A resposta do ator chinês, porém, foi a de uma estrela que sabe seu valor. Sem chiliques, sem gritos. Com a tranquilidade de quem detém o monopólio do roteiro, ele apenas informou que certos insumos vitais para a continuação da peça europeia entrariam em um período de “reflexão” nos seus portos. Resultado: o maquinário alemão, pilar da opulência do continente, engasgou. A Volkswagen ameaçou parar. A Europa percebeu, talvez tarde demais, que o tiro no próprio pé faz um barulho ensurdecedor.
Este, contudo, era apenas o drama de palco. A verdadeira revolução ocorria no fosso da orquestra. Cansada de tocar sob a regência do dólar, a China começou a distribuir uma nova partitura, escrita em Yuan. Seu sistema de pagamentos, o CIPS, antes uma curiosidade exótica, tornou-se uma via expressa, convidando nações a um comércio sem escalas e, principalmente, sem as bênçãos – e as taxas – do antigo maestro. E nós, o Brasil, com nossos navios abarrotados de soja, minério e petróleo, fomos cortejados para ser o solista principal deste novo concerto.
A proposta é de uma lógica quase pornográfica em sua simplicidade: por que triangular uma venda quando se pode fazer um PIX direto para o comprador?
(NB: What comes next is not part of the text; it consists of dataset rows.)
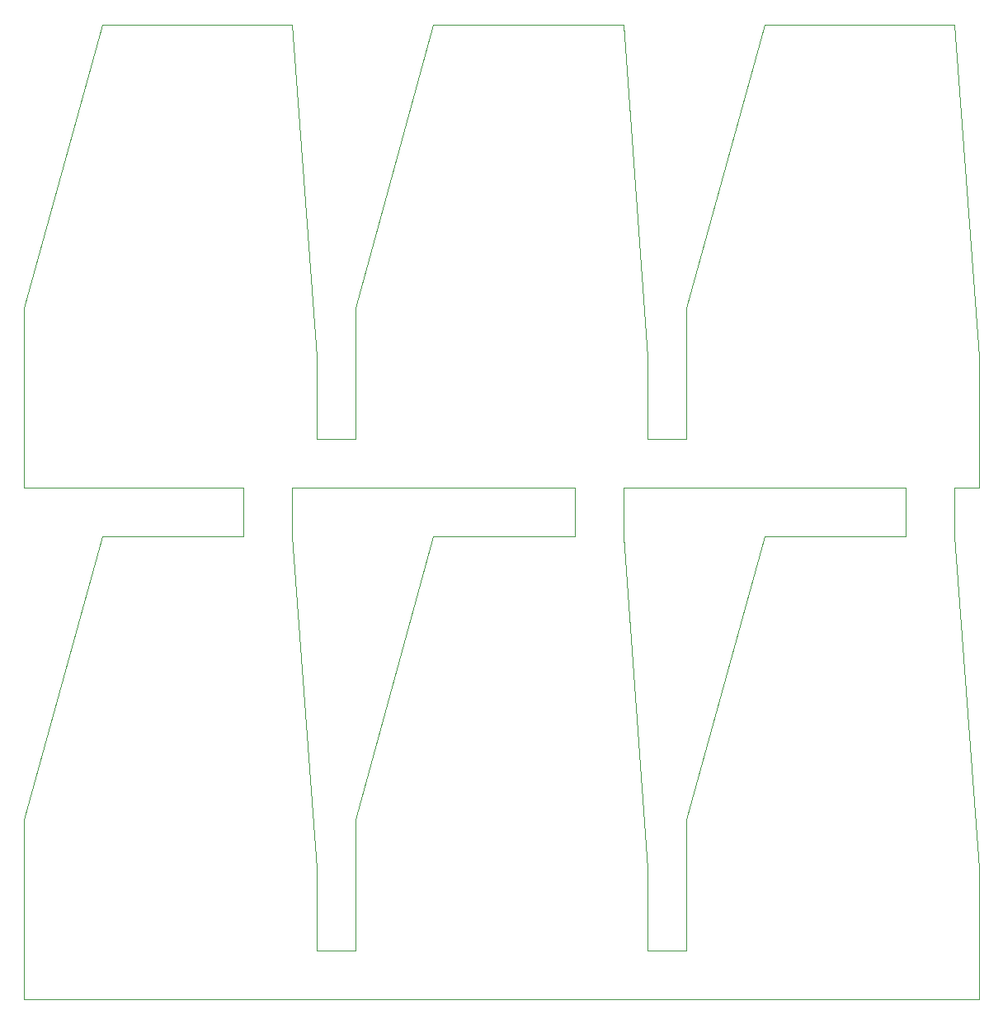
<source format=gbr>
G04 #@! TF.GenerationSoftware,KiCad,Pcbnew,(5.1.9)-1*
G04 #@! TF.CreationDate,2021-03-22T07:19:38+01:00*
G04 #@! TF.ProjectId,IM350- Multi,494d3335-302d-4204-9d75-6c74692e6b69,rev?*
G04 #@! TF.SameCoordinates,Original*
G04 #@! TF.FileFunction,Profile,NP*
%FSLAX46Y46*%
G04 Gerber Fmt 4.6, Leading zero omitted, Abs format (unit mm)*
G04 Created by KiCad (PCBNEW (5.1.9)-1) date 2021-03-22 07:19:38*
%MOMM*%
%LPD*%
G01*
G04 APERTURE LIST*
G04 #@! TA.AperFunction,Profile*
%ADD10C,0.050000*%
G04 #@! TD*
G04 APERTURE END LIST*
D10*
X121500000Y-120000000D02*
X121500000Y-133500000D01*
X117500000Y-125000000D02*
X117500000Y-133500000D01*
X87500000Y-120000000D02*
X87500000Y-133500000D01*
X83500000Y-125000000D02*
X83500000Y-133500000D01*
X117500000Y-133500000D02*
X121500000Y-133500000D01*
X87500000Y-133500000D02*
X83500000Y-133500000D01*
X53500000Y-138500000D02*
X151500000Y-138500000D01*
X121500000Y-67500000D02*
X121500000Y-81000000D01*
X117500000Y-72500000D02*
X117500000Y-81000000D01*
X87500000Y-67500000D02*
X87500000Y-81000000D01*
X83500000Y-72500000D02*
X83500000Y-81000000D01*
X87500000Y-81000000D02*
X83500000Y-81000000D01*
X117500000Y-81000000D02*
X121500000Y-81000000D01*
X115000000Y-86000000D02*
X144000000Y-86000000D01*
X81000000Y-86000000D02*
X110000000Y-86000000D01*
X144000000Y-91000000D02*
X144000000Y-86000000D01*
X144000000Y-91000000D02*
X129500000Y-91000000D01*
X121500000Y-120000000D02*
X129500000Y-91000000D01*
X149000000Y-91000000D02*
X149000000Y-86000000D01*
X149000000Y-91000000D02*
X151500000Y-125000000D01*
X149000000Y-38500000D02*
X129500000Y-38500000D01*
X151500000Y-86000000D02*
X151500000Y-72500000D01*
X149000000Y-38500000D02*
X151500000Y-72500000D01*
X151500000Y-86000000D02*
X149000000Y-86000000D01*
X121500000Y-67500000D02*
X129500000Y-38500000D01*
X151500000Y-138500000D02*
X151500000Y-125000000D01*
X87500000Y-67500000D02*
X95500000Y-38500000D01*
X110000000Y-91000000D02*
X95500000Y-91000000D01*
X110000000Y-91000000D02*
X110000000Y-86000000D01*
X87500000Y-120000000D02*
X95500000Y-91000000D01*
X115000000Y-91000000D02*
X115000000Y-86000000D01*
X115000000Y-91000000D02*
X117500000Y-125000000D01*
X115000000Y-38500000D02*
X117500000Y-72500000D01*
X115000000Y-38500000D02*
X95500000Y-38500000D01*
X53500000Y-120000000D02*
X61500000Y-91000000D01*
X53500000Y-138500000D02*
X53500000Y-120000000D01*
X53500000Y-86000000D02*
X76000000Y-86000000D01*
X53500000Y-67500000D02*
X61500000Y-38500000D01*
X53500000Y-86000000D02*
X53500000Y-67500000D01*
X76000000Y-91000000D02*
X61500000Y-91000000D01*
X81000000Y-91000000D02*
X83500000Y-125000000D01*
X81000000Y-91000000D02*
X81000000Y-86000000D01*
X76000000Y-91000000D02*
X76000000Y-86000000D01*
X81000000Y-38500000D02*
X83500000Y-72500000D01*
X81000000Y-38500000D02*
X61500000Y-38500000D01*
M02*

</source>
E é aí, meus caros, que a trama se revela. Estamos assistindo, de camarote, à lenta e agoniada insurreição contra os velhos barões da economia. Aquele clube de cavalheiros que, por décadas, escreveu as regras, operou o caixa e puniu os dissidentes, agora olha para o salão e vê mesas se levantando para dançar uma música que eles não encomendaram. O BRICS, antes um acrônimo simpático, hoje soa como uma conspiração, um motim dos porões contra o convés.
E a diva? A grande e incontestável estrela do show, o Tio Sam? Ah, ele parece ter cochilado em seu camarim, talvez sonhando com seus antigos sucessos. Quando despertou, com o burburinho da nova música, notou que não apenas haviam mudado o ritmo da festa, mas que o bar agora servia drinques em outra moeda. É o desespero da criança mimada que percebe que a fila do pirulito andou, e o seu ficou para depois.
Não se enganem. O futuro é incerto, mas o presente já tem seu roteiro. Divas não entregam o cetro e a coroa com um sorriso nos lábios. A transição não será suave. Preparem-se para uma temporada de chiliques globais, de tuítes indignados e de uma ou outra porta batida com força suficiente para fazer tremer as bolsas de valores. Os barões estão insones, os cabelos em pé, e o espetáculo, finalmente, começou a ficar interessante.
Peguem a pipoca. A noite será longa.